Schach-WM Entnervter Weltmeister Carlsen plötzlich im Hintertreffen

New York/Köln · Titelverteidiger Magnus Carlsen hat sich bei der Schach-WM einen Patzer erlaubt und liegt im Duell mit Außenseiter Sergei Karjakin plötzlich zurück. Im Moment der Niederlage präsentierte sich der Norweger äußerst genervt und wenig souverän.

 Magnus Carlsen reagierte sichtlich genervt auf die Niederlage gegen Außenseiter Sergei Karjakin.

Magnus Carlsen reagierte sichtlich genervt auf die Niederlage gegen Außenseiter Sergei Karjakin.

Foto: ap, RED

Im ungewohnten Gefühl der Niederlage wollte Magnus Carlsen nur noch weg. Mit hängenden Schultern und gesenktem Kopf eilte der völlig entnervte Schachweltmeister aus dem Saal. Das eigentlich übliche Interview nach der Partie schwänzte er kurzerhand, und auch der Pressekonferenz blieb der 25-Jährige fern. Nein, reden wollte der amtierende Schach-Weltmeister nicht. Dafür saß der Frust über sein erschreckend schlechtes und überstürztes Spiel schlicht zu tief.

In der achten Partie des WM-Duells mit seinem stoisch defensiven und destruktiven Gegner Sergei Karjakin hatte er sich verzockt und die Nerven verloren. Die unerwartete Niederlage ist der negative Höhepunkt eines bislang verkorksten Duells. Carlsen spielt in New York deutlich unter seinem Niveau und so schlecht wie lange nicht.

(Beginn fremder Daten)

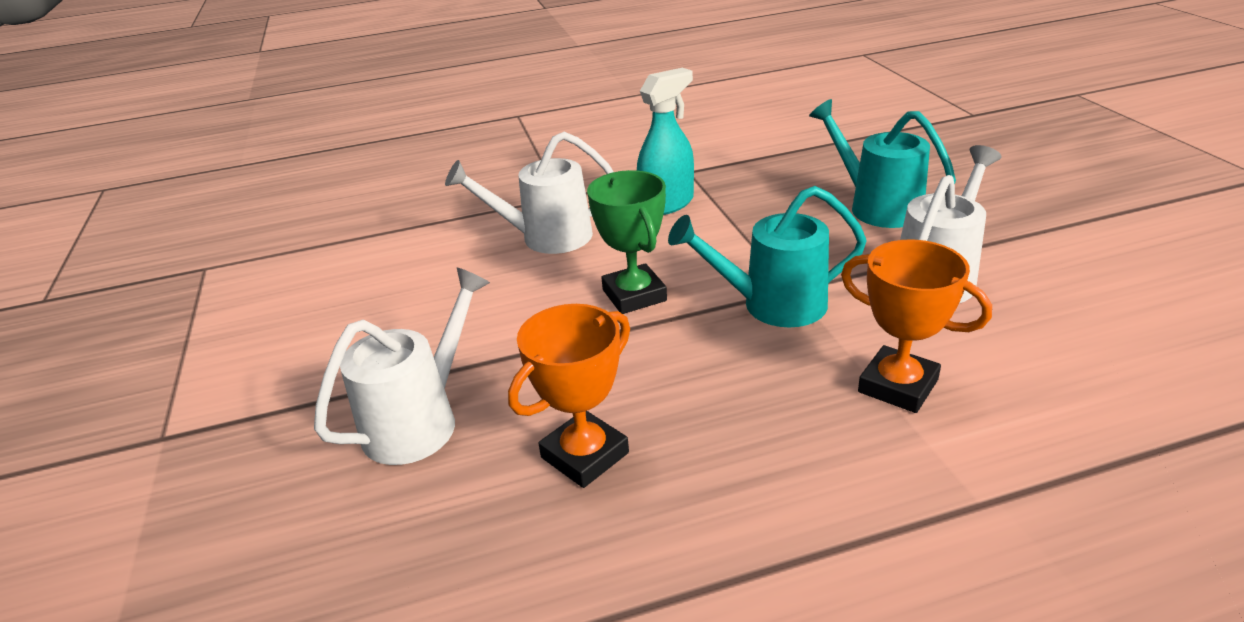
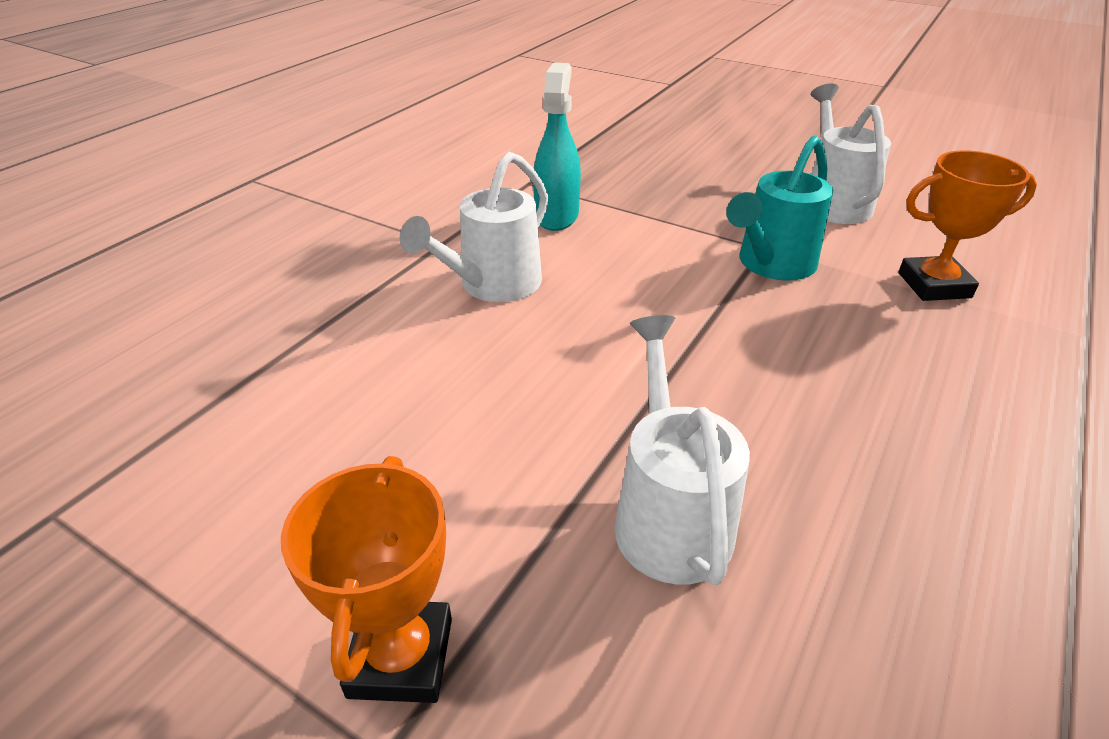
camera: 45 degrees left, 5 degrees up
orange trophy [508,304,630,488] -> orange trophy moved to [281,456,452,703]
green trophy [587,170,667,314] -> none
turquoise watering can [809,99,956,228] -> none

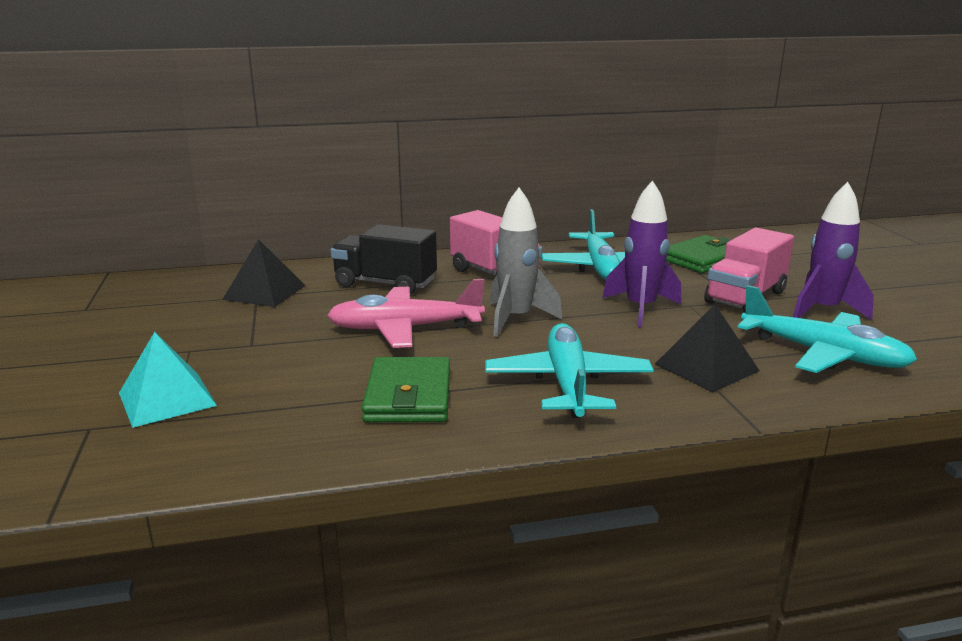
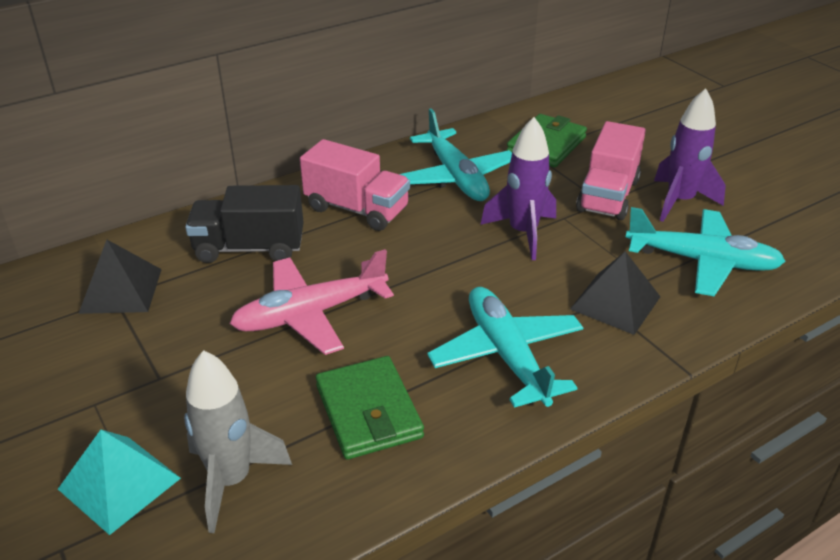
camera: 20 degrees left, 15 degrees up
grey rocket [490,188,562,337] -> grey rocket moved to [184,350,292,533]

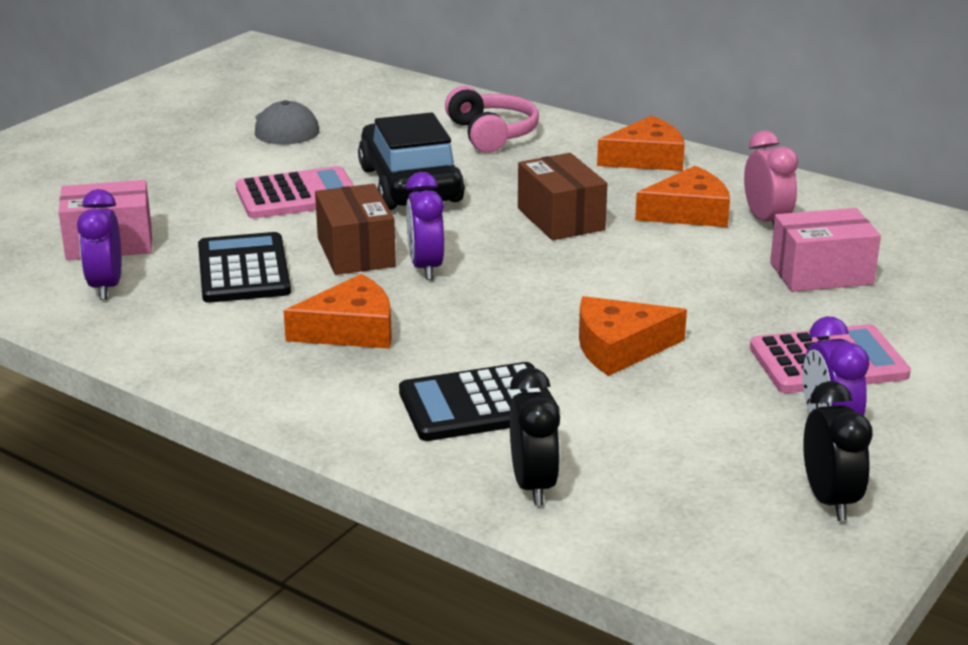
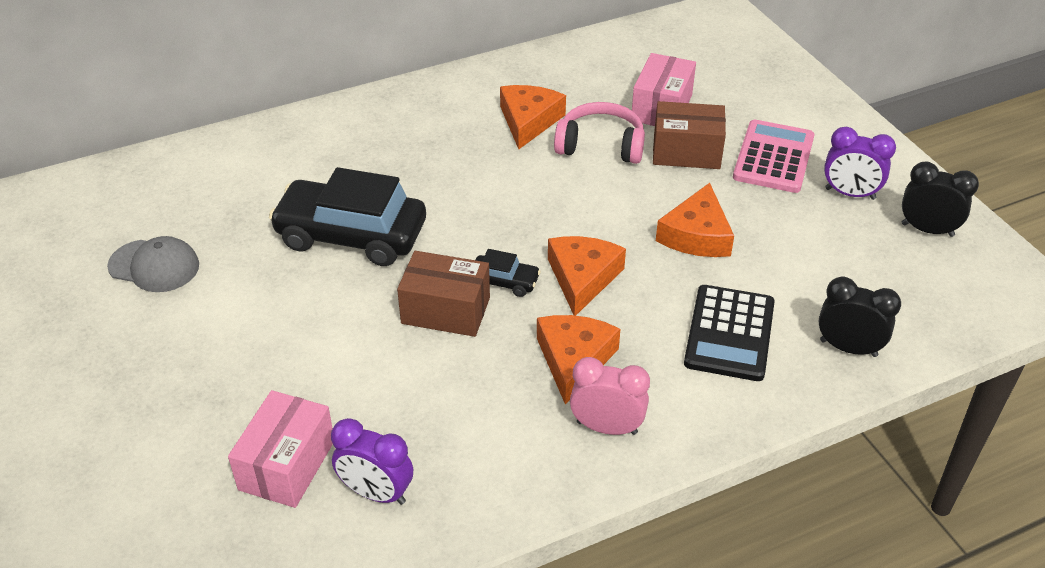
camera: 60 degrees left, 15 degrees up
black calculator [198,232,291,303] -> none
pink calculator [235,166,354,219] -> none
purple clock [406,172,444,280] -> black car [476,249,541,297]
pink headphones [445,86,539,153] -> pink headphones moved to [554,102,645,164]
brown box [518,153,607,240] -> brown box moved to [653,101,726,169]
orange cheese [597,115,685,171] -> orange cheese moved to [548,236,626,316]
pink clock [744,131,798,226] -> pink clock moved to [570,357,650,435]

So könnte das im Vorfeld noch abwegige Szenario tatsächlich Realität werden: Dem einstigen Schach-Wunderkind Carlsen droht der Verlust seines WM-Titel.

Zwar sind noch vier Partien zu spielen, doch das Blatt hat sich spätestens jetzt zugunsten des russischen Außenseiters gewendet. Ganz gleich, was Carlsen bislang versucht hat, Karjakin hatte immer eine Antwort parat. Dazu kommen für Carlsen völlig untypische Fehler, die dem Herausforderer in die Karten spielen. Karjakin hält nun mit seiner ersten gewonnenen Partie, ausgerechnet mit dem vermeintlichen Nachteil der schwarzen Steine, alle Trümpfe in der Hand.

Mit 4,5:3,5 Punkten führt der 26-Jährige, der in der neunten Partie am Mittwoch zusätzlich den Vorteil der weißen Steine innehat. "Offenbar hat Magnus seine Stellung überschätzt. Das hat ihn in Schwierigkeiten gebracht, er hätte sich besser verteidigen sollen", sagte Karjakin.

Carlsen hatte mit hohem Risiko und mehreren Bauernopfern versucht, den Russen zu überrumpeln. Doch dieses Vorgehen erwies sich als Bumerang. Karjakin nutzte nach der Zeitkontrolle im 40. Zug seine Chance und gewann dank eines weit vorgerückten Freibauern auf der a-Linie. Carlsen kratzte sich derweil ungläubig an der Nase, verzog das Gesicht und rutschte auf seinem Stuhl hin und her, ehe er Karjakin widerwillig die Hand reichte und seine Niederlage einräumte.

Entschieden ist das Duell noch längst nicht. "Schließlich sind sind noch vier Partien zu spielen, in denen alles passieren kann", sagte Karjakin. Fakt ist aber: Carlsen benötigt eine enorme Leistungssteigung, falls er seinen Titel nicht an Karjakin verlieren will. Er muss gegen den Defensivkünstler mindestens eine Partie gewinnen, um den Tiebreak zu erzwingen. Dieser beinhaltet vier zusätzliche Partien mit einer verkürzten Bedenkzeit von 25 Minuten plus 10 Sekunden Zeitgutschrift pro Spieler/pro Partie.

Doch, dass das alles andere als leicht werden wird, zeigen die ersten acht Partien. Der schüchterne Karjakin ist ein Meister in der Defensive, und Carlsens so gefürchteten Improvisations-Fähigkeiten greifen im Aufeinandertreffen in New York (noch) nicht. Enden die folgenden vier Partien Unentschieden, heißt der neue Weltmeister Sergei Karjakin.

Bei allem Trubel um seine Person ließ sich Karjakin dann doch noch eine kleine Spitze gegen Carlsen entlocken. "Es ist sehr befriedend, mit schwarzen Steinen zu gewinnen", sagte er lächelnd: "Aber gut zu spielen, ist wichtiger als die Farbe der Figuren."